TimZaman commented 8 years ago

It seems like you are using single (1) channel (grayscale) images. Try using a color (3 channel) dataset. Alternatively you could use a grayscale (1 channel) pretrained model.

IsaacYangSLA commented 8 years ago

@TimZaman , thanks. @paras42 , Tim pointed out the issue. The pre-trained weights tells your Caffe the conv1 should be constructed to handle 3 channels (the 3 in 96, 3, 11, 11), but your data is single channel (1 in 96, 1, 11, 11). The number 96 is num_output, 11 the kernel_size, and they match between train_val.prototxt and pre-trained weights. The only mismatch is that number of channels.

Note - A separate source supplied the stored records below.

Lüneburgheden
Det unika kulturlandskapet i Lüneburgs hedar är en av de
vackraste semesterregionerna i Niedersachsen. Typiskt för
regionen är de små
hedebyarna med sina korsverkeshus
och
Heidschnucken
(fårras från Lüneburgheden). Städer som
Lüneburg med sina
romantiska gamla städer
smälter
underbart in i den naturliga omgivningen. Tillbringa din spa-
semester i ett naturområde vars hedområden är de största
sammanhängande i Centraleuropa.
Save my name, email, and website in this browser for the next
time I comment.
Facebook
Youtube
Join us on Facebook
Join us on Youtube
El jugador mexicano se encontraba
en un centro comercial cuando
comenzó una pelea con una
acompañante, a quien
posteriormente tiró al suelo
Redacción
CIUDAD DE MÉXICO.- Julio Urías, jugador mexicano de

paras42 commented 8 years ago

Great, Thanks for the explanation. Very helpful.

Paras

Sent from my iPhone

Sent from my iPhone

On Jul 16, 2016, at 1:02 PM, Isaac Yang notifications@github.com wrote:

@TimZaman , thanks. @paras42 , Tim pointed out the issue. The pre-trained weights tells your Caffe the conv1 should be constructed to handle 3 channels (the 3 in 96, 3, 11, 11), but your data is single channel (1 in 96, 1, 11, 11). The number 96 is num_output, 11 the kernel_size, and they match between train_val.prototxt and pre-trained weights. The only mismatch is that number of channels.

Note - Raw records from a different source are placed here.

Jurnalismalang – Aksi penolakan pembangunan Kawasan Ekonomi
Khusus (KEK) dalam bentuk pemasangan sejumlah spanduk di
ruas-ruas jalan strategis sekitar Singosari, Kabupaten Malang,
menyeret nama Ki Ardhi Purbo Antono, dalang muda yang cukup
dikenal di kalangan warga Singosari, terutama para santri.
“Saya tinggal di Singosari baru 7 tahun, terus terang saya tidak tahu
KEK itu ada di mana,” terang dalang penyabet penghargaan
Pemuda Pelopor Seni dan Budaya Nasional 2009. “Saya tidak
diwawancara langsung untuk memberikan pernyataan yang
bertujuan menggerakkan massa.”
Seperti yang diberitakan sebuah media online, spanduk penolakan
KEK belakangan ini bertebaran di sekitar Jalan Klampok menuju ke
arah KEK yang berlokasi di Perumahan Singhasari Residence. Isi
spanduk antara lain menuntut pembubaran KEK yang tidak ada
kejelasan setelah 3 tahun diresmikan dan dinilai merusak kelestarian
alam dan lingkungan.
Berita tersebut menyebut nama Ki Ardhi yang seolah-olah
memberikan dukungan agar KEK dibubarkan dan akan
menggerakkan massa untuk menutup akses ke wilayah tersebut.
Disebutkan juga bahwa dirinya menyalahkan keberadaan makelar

— You are receiving this because you were mentioned. Reply to this email directly, view it on GitHub, or mute the thread.

IsaacYangSLA commented 8 years ago

@para42, you are welcome. I will close this issue, but you are free to add more comments in case your issue happen again.

mvab commented 8 years ago

@paras42 I'm having the same problem. I was wondering what did you end up doing - did you find a good grayscale model?

TimZaman commented 8 years ago

@marinavab I'm afraid the easiest solution is pretraining your own Grayscale-Alexnet with just 1 input layer instead of 3. You'd have to download something like ImageNet and let your grayscale alexnet train for a weekend, depending on your GPU(s). In DIGITS, you can just import the ImageNet dataset by setting the 'Grayscale' flag, so it will import all images as grayscale. If you are in an immediate rush, you could also probably expand the dimension of your input of 1 channel into 3 channels using Caffe - but that will probably give you pretty poor performance as the pretrained network is used to seeing things with full color.

masaff commented 7 years ago

is there any caffe pre-trained model so that we can use on gray-scale images? I just changed the number of channel in deploy.prototxt file from 3 to 1 and also add force_gray: true in my data_param but I still have the same error. Can you please help me?

medhani commented 7 years ago

I was trying to test a convolution and deconvolution network. But I got this error.

Cannot copy param 0 weights from layer 'deconv3_4'; shape mismatch. Source param shape is 256 256 3 3 (589824); target param shape is 512 256 3 3 (1179648). To learn this layer's parameters from scratch rather than copying from a saved net, rename the layer

I didn’t change anything on the network structure . I only replace the data layer as follows.

layer { name: "data" type: "Input" top: "data" input_param { shape: { dim: 20 dim: 3 dim: 256 dim: 256 } } }

TimZaman commented 7 years ago

Seems the shape discrepancy is 512 x 256 versus 256 x 256. Are you sure your input data format is one or the other? Are you pretraining?

medhani commented 7 years ago

I trained the network and now I want to load the weights. I used 256 x 256 size images for training.

ghost commented 5 years ago

@medhani Could you tell me exactly where you had to add the data layer in the prototxt?